**Consignes**
A: D'après le passage sur Nicolas Gisin, en quelle année le MIT a-t-il cité ses recherches parmi les dix technologies du futur ?
B: Recopiez sans rien changer le morceau du passage sur Nicolas Gisin qui va de « La cryptographie, autrement » jusqu'à « de Nicolas Gisin. ».
C: Selon le passage sur Nicolas Gisin, en quoi les erreurs d'Einstein sont-elles intéressantes ?

##### Passage choisi

Professeur honoraire de la Faculté des sciences de l’UNIGE et récipiendaire de nombreuses distinctions internationales, Nicolas Gisin est un pionnier de la cryptographie quantique, discipline qui utilise les lois de la nature pour établir une communication en envoyant le message photon par photon, garantissant une confidentialité et une sécurité totales. En 2003, ses recherches étaient citées parmi les dix technologies du futur par le Massachusetts Institute of Technology (MIT). En mai dernier, le spécialiste figurait parmi les 40 personnalités à faire leur entrée dans le Larousse édition 2022, et il est le seul Suisse à bénéficier de ce privilège pour cette édition.

Le 9 décembre prochain, pour sa leçon d’adieu, Nicolas Gisin se penchera sur les trois erreurs commises par Albert Einstein, dont les découvertes influencent encore nos vies, que cela soit à travers notre perception de l’espace-temps ou de la gravitation. Comme tout génie, Einstein s’est parfois trompé et ses erreurs mettent en lumière les défis que présentent des recherches pionnières, à l’instar de celles menées par Nicolas Gisin. Rétrospective.

 

La cryptographie, autrement dit l’art de coder des messages, a une longue et fascinante histoire qui remonte à l’Antiquité. Cette histoire est entrée de plain-pied dans l’ère des technologies quantiques. Les propriétés déroutantes et contre-intuitives de la physique quantique permettent en effet de mettre au point un processus assurant une confidentialité, une authenticité et une intégrité parfaites aux messages transmis entre deux personnes. Si l’Université de Genève joue un rôle de leader mondial dans la recherche en matière de cryptographie quantique, c’est en grande partie grâce aux travaux de Nicolas Gisin.

##########
##### Extrait des données

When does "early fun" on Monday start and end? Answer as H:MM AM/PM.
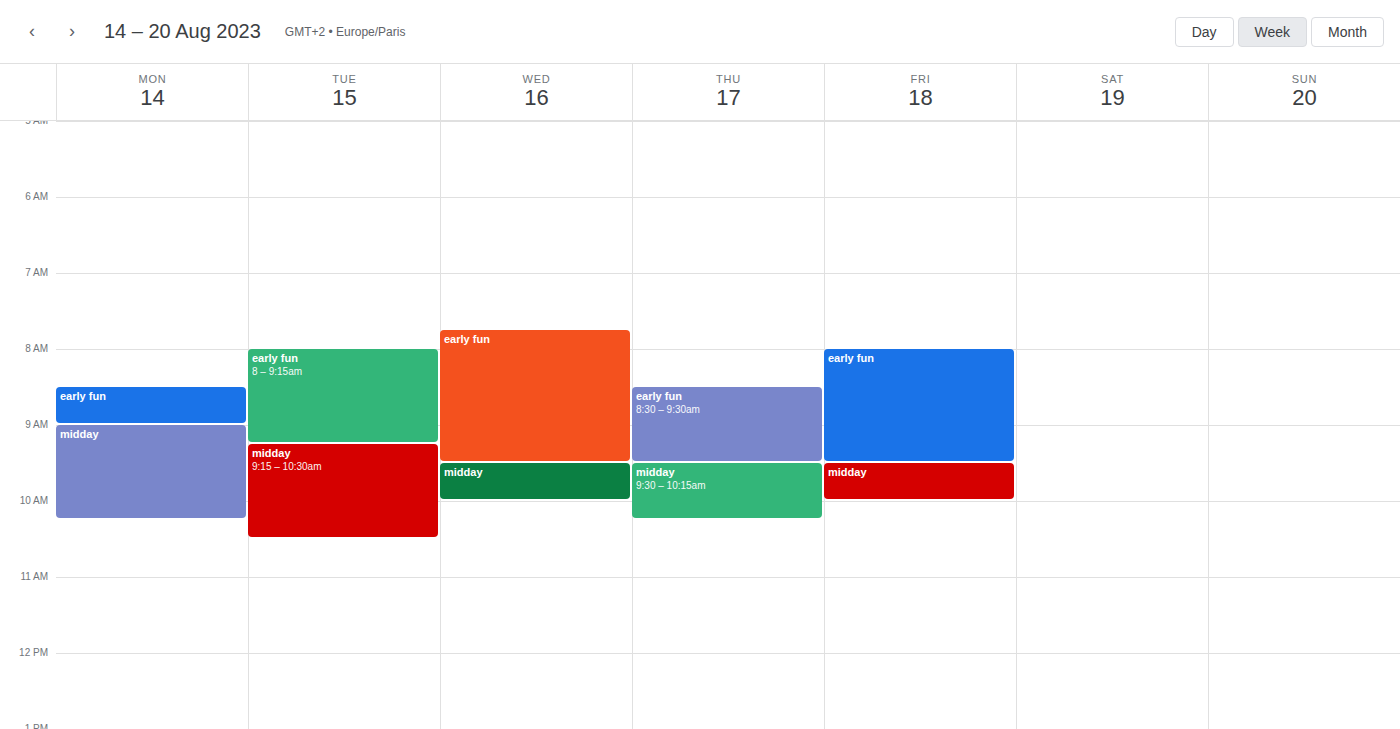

##########

**Réponses**
A: En 2003.

B:
La cryptographie, autrement dit l’art de coder des messages, a une longue et fascinante histoire qui remonte à l’Antiquité. Cette histoire est entrée de plain-pied dans l’ère des technologies quantiques. Les propriétés déroutantes et contre-intuitives de la physique quantique permettent en effet de mettre au point un processus assurant une confidentialité, une authenticité et une intégrité parfaites aux messages transmis entre deux personnes. Si l’Université de Genève joue un rôle de leader mondial dans la recherche en matière de cryptographie quantique, c’est en grande partie grâce aux travaux de Nicolas Gisin.

C: Elles montrent les défis que posent les recherches pionnières, comme celles que mène Nicolas Gisin.